Arize is an ML and LLM observation platform that helps teams monitor, evaluate, and analyze models in production. It supports both traditional ML models and LLM-based systems, and integrates well with tools like Langchain, Lindex, and OpenAI-based agents, making it suitable for modern AI pipelines.
The open-source offering (licensed under ELV2), from Phoenix, Ariz., focuses on LLM overview. It includes built-in hallucination detection, detailed tracing using open telemetry standards, and tools to observe and debug model behavior. Phoenix is designed for teams that want a transparent, self-hosted overview of LLM applications without relying on managed services.
TruLens is an observational tool primarily focused on the qualitative assessment of LLM responses. Instead of emphasizing infrastructure-level metrics, TrueLens adds a feedback function to each LLM call and evaluates the feedback generated after it is generated.
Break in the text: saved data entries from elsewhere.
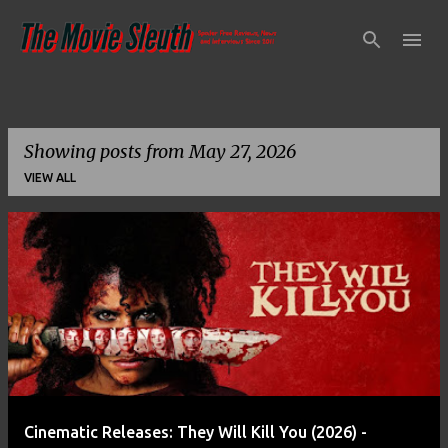
Skip to main content
Showing posts from May 27, 2026
VIEW ALL
P
o
s
t
s
Cinematic Releases: They Will Kill You (2026) -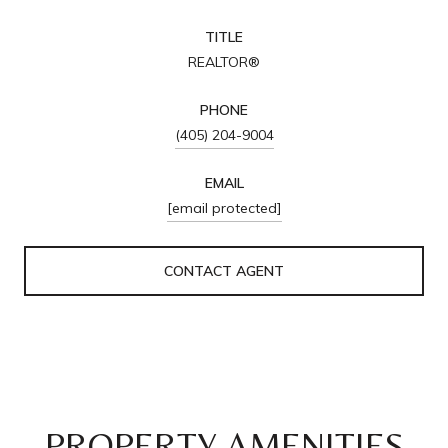
TITLE
REALTOR®
PHONE
(405) 204-9004
EMAIL
[email protected]
CONTACT AGENT
PROPERTY AMENITIES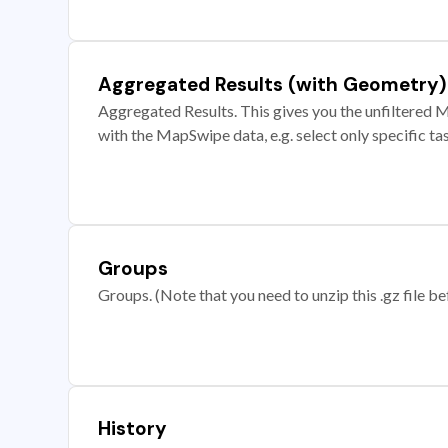
Aggregated Results (with Geometry)
Aggregated Results. This gives you the unfiltered M
with the MapSwipe data, e.g. select only specific ta
Groups
Groups. (Note that you need to unzip this .gz file bef
History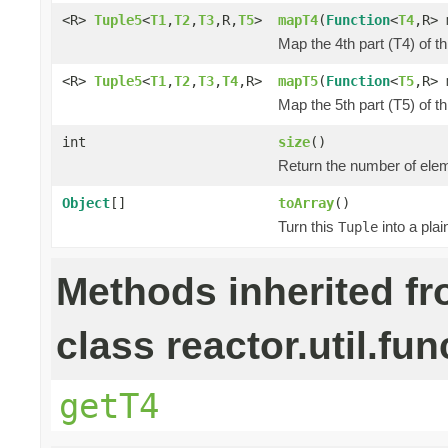
<R>
Tuple5
<
T1
,
T2
,
T3
,R,
T5
>
mapT4
(
Function
<
T4
,R> 
Map the 4th part (T4) of t
<R>
Tuple5
<
T1
,
T2
,
T3
,
T4
,R>
mapT5
(
Function
<
T5
,R> 
Map the 5th part (T5) of t
int
size
()
Return the number of elem
Object
[]
toArray
()
Turn this
into a pla
Tuple
Methods inherited f
class reactor.util.fun
getT4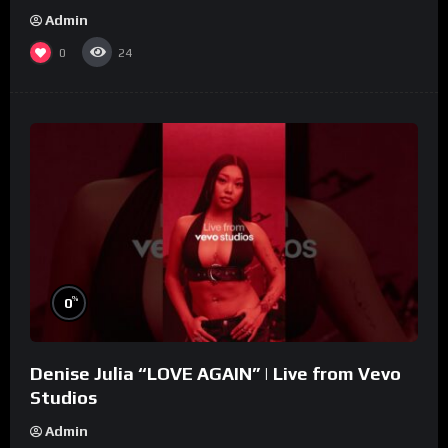
Admin
0
24
%
0
Denise Julia “LOVE AGAIN” | Live from Vevo
Studios
Admin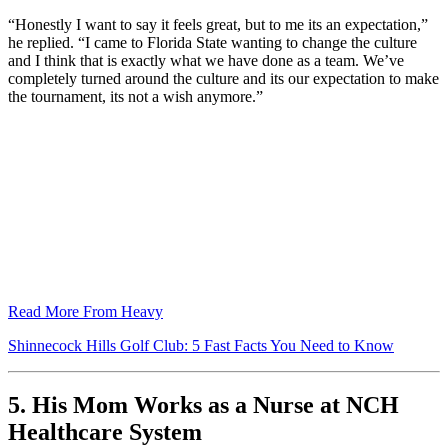
“Honestly I want to say it feels great, but to me its an expectation,”
he replied. “I came to Florida State wanting to change the culture
and I think that is exactly what we have done as a team. We’ve
completely turned around the culture and its our expectation to make
the tournament, its not a wish anymore.”
Read More From Heavy
Shinnecock Hills Golf Club: 5 Fast Facts You Need to Know
5. His Mom Works as a Nurse at NCH
Healthcare System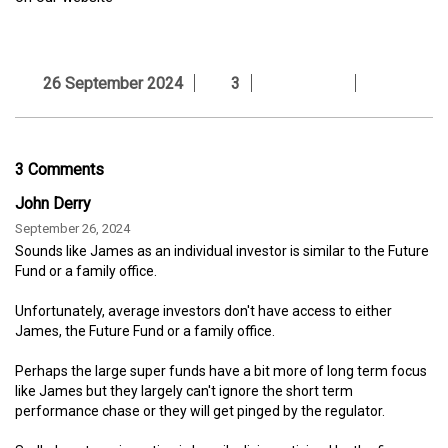
26 September 2024
3
3 Comments
John Derry
September 26, 2024
Sounds like James as an individual investor is similar to the Future
Fund or a family office.
Unfortunately, average investors don't have access to either
James, the Future Fund or a family office.
Perhaps the large super funds have a bit more of long term focus
like James but they largely can't ignore the short term
performance chase or they will get pinged by the regulator.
These feedback functions behave like models themselves, scoring or evaluating aspects such as relevance, coherence, or alignment with expectations.
TrueLens is Python-only and available as free and open-source software under the MIT license, making it easy to adopt for teams who want lightweight, react-level assessments without a full LLMOPS platform.
I am a Civil Engineering graduate (2022) from Jamia Millia Islamia, New Delhi, and I have a keen interest in Data Science, especially Neural Networks and their application in various fields.